On the positive side, I think you might be interested in the following result; it seems in the spirit of your question. Suppose there exists an $M$-algebra with more than one element. Then:
What's more, all but two monads on Set have this property that there exists an algebra with more than one element. One of the exceptions is the monad $M$ with $M(A) = 1$ for all sets $A$; it's the theory generated by a single constant $e$ and the equation $x = e$. The other is the monad $M$ with $M(A) = 1$ for all nonempty sets $A$ and $M(0) = 0$; that's the theory generated by no operations and the equation $x = y$.
Edit David asked where a proof of this "positive" result could be found. I learned it from a Cambridge Part III problem sheet by Peter Johnstone, and it's probably out there somewhere in the literature (e.g. maybe in Johnstone's Sketches of an Elephant). But since consulting the literature means getting up from the couch, I'll type out a proof instead.

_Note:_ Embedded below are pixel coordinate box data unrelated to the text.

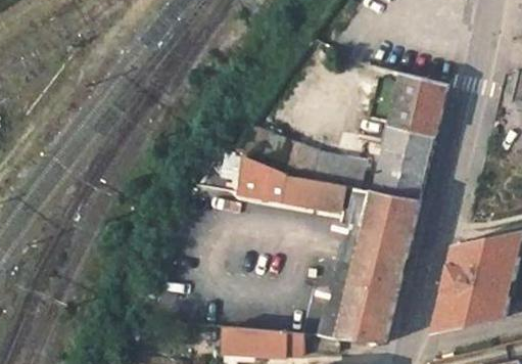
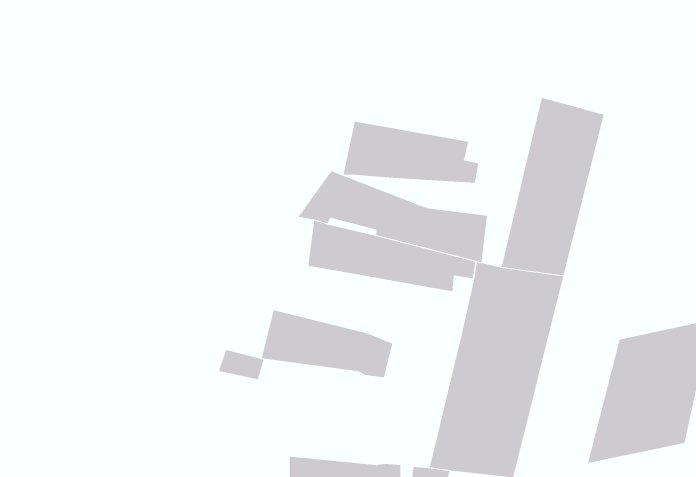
building: none -> [343,121,479,184]
building: none -> [261,309,393,378]

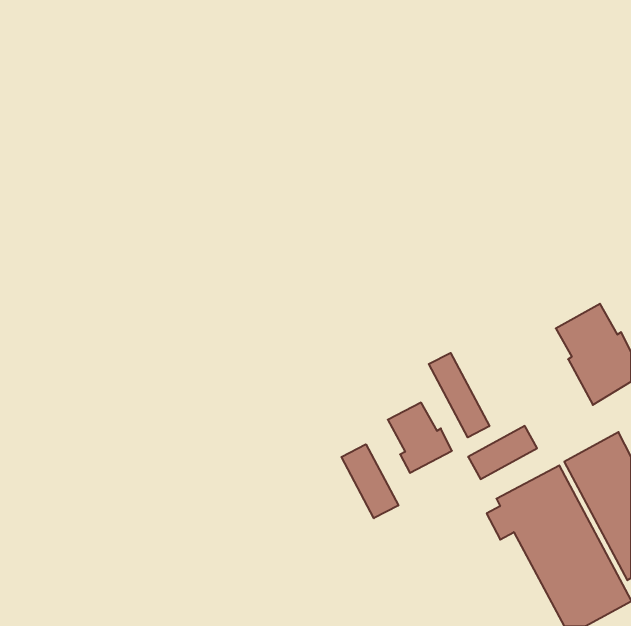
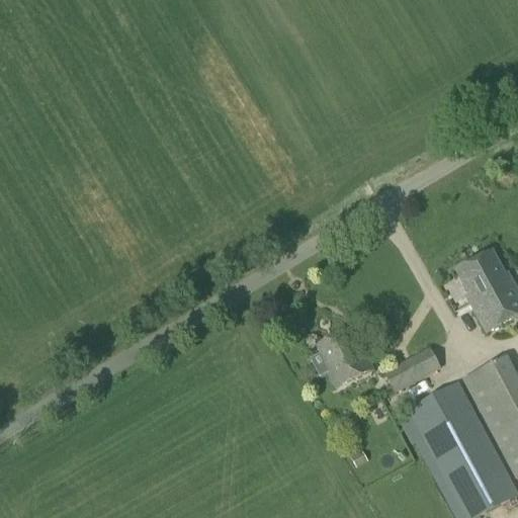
building: [429,353,489,437] -> none
building: [341,444,398,518] -> none

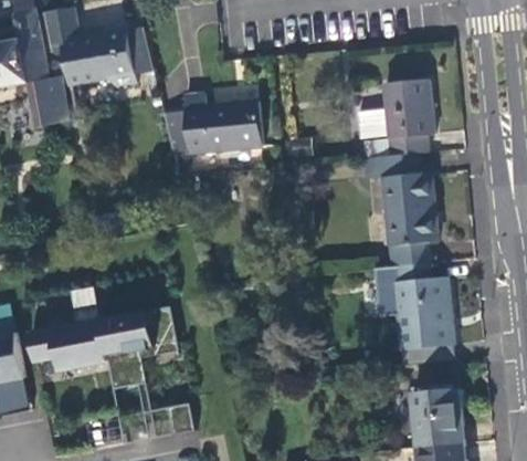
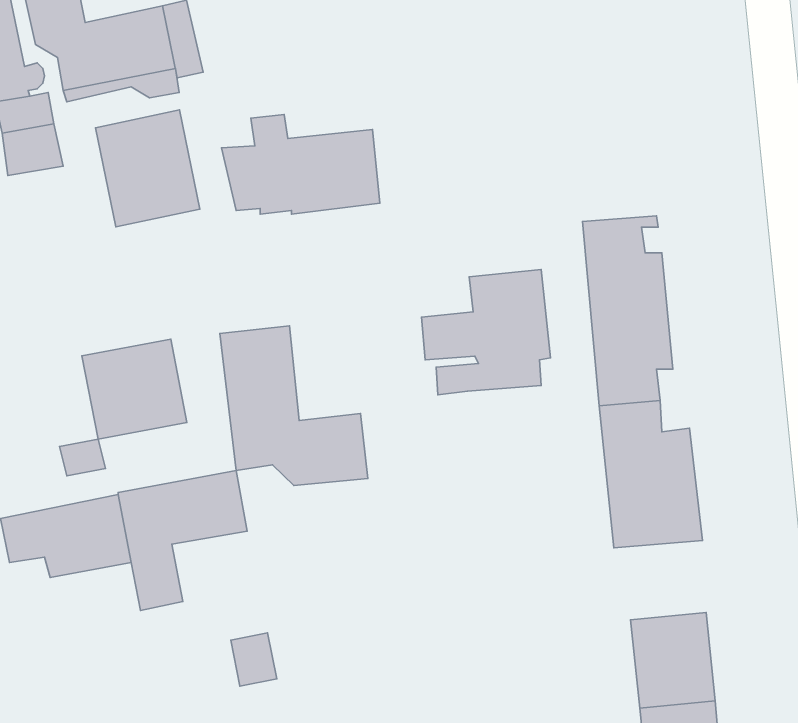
building: [354,83,431,158] -> [421,269,550,395]
building: none -> [96,110,200,227]
building: none -> [220,326,368,486]
building: none -> [82,339,187,439]

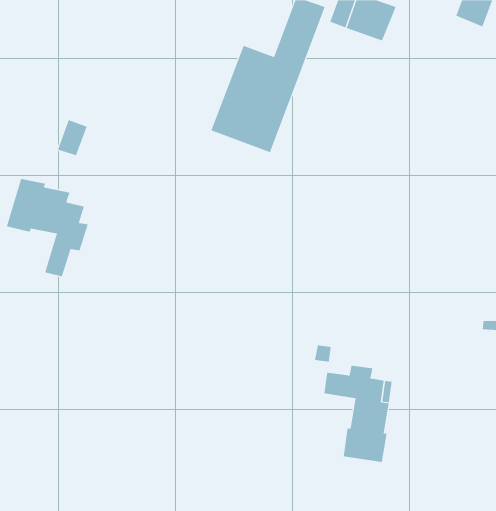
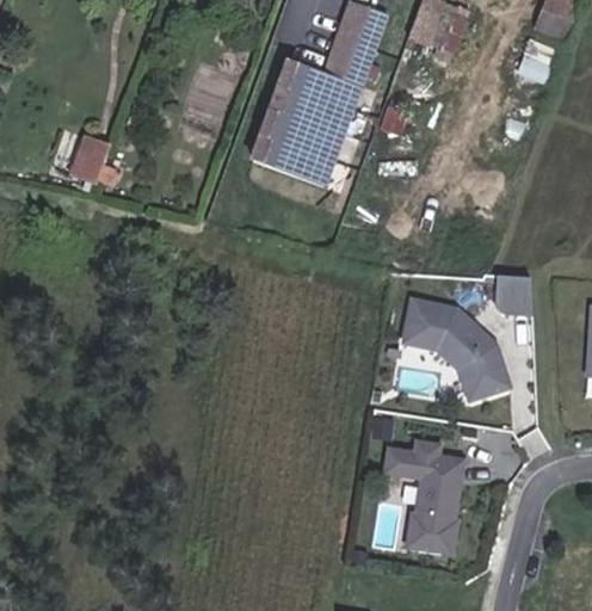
building: [6,178,88,277] -> none
building: none -> [495,274,535,314]
building: none -> [411,302,512,397]

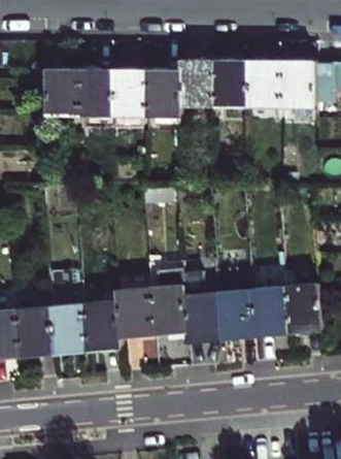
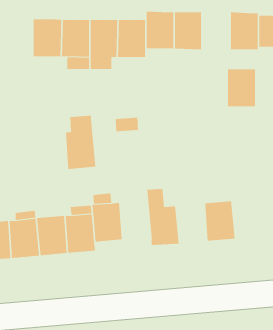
building: [246,61,280,106] -> [227,69,256,107]
building: [148,268,185,333] -> [65,115,96,170]
building: [282,284,320,332] -> none
building: [215,290,252,338] -> none

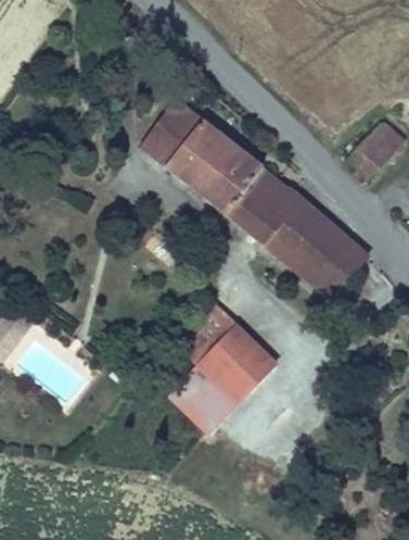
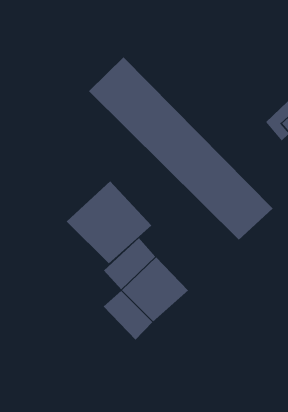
building: none -> [66,180,152,264]

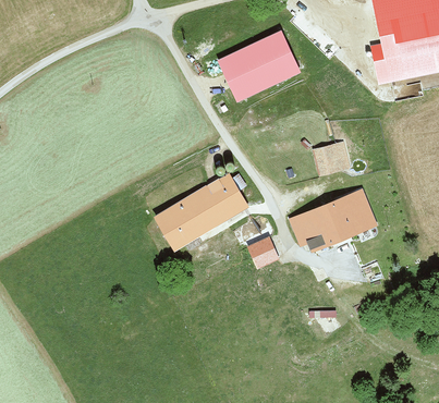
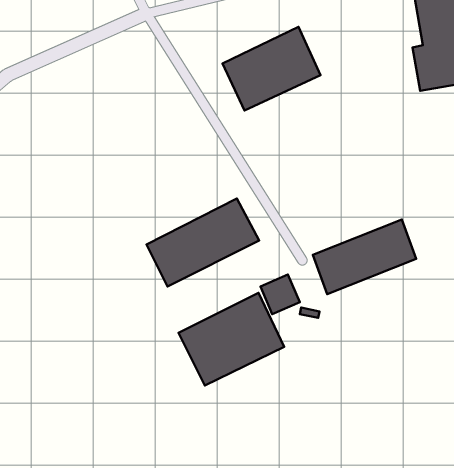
building: [314,142,353,175] -> none
building: none -> [179,293,284,386]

So, let $M = (M, \eta, \mu)$ be a monad on Set such that there exists at least one $M$-algebra with more than one element. Write $F: \mathrm{Set} \to \mathrm{Set}^M$ for the free algebra functor, and $U: \mathrm{Set}^M \to \mathrm{Set}$ for the underlying set functor; thus, $M = UF$.
First we show that $\eta: id \to M$ is monic. This means for each set $A$ and each $a, b \in A$ with $a \neq b$, we have $\eta_A(a) \neq \eta_A(b)$. By the universal property of $\eta_A$, this is equivalent to the assertion that for some $M$-algebra $X$ and map $f: A \to U(X)$ of sets, we have $f(a) \neq f(b)$. (I'd like to draw a commutative triangle to illustrate this.) Choose any $M$-algebra $X$ with more than one element: then such an $f$ can indeed be constructed.
Next we show that $F$ is faithful. It will follow that $M = UF$ is faithful, since $U$ (being monadic) is also faithful. Faithfulness of $F$ is in fact equivalent to each $\eta_A$ being monic, by general properties of adjunctions; I think that's in Categories for the Working Mathematician. Anyway, the proof is that if $f, g: A \to B$ are maps of sets with $Ff = Fg$ then $\overline{Ff} = \overline{Fg}$ (where the bar indicates transpose); but $\overline{Ff} = \eta_B \circ f: A \to UF(B)$ and similarly for $g$, and $\eta_B$ is monic, so $f = g$.
Finally we show that $F$ reflects isos. It will follows that $M = UF$ reflects isos, since $U$ (being monadic) also reflects isos. A faithful functor always reflects both epis and monos, and any map in Set that's both epi and mono is an iso. Hence any faithful functor out of Set reflects isos, and the result follows from the previous part.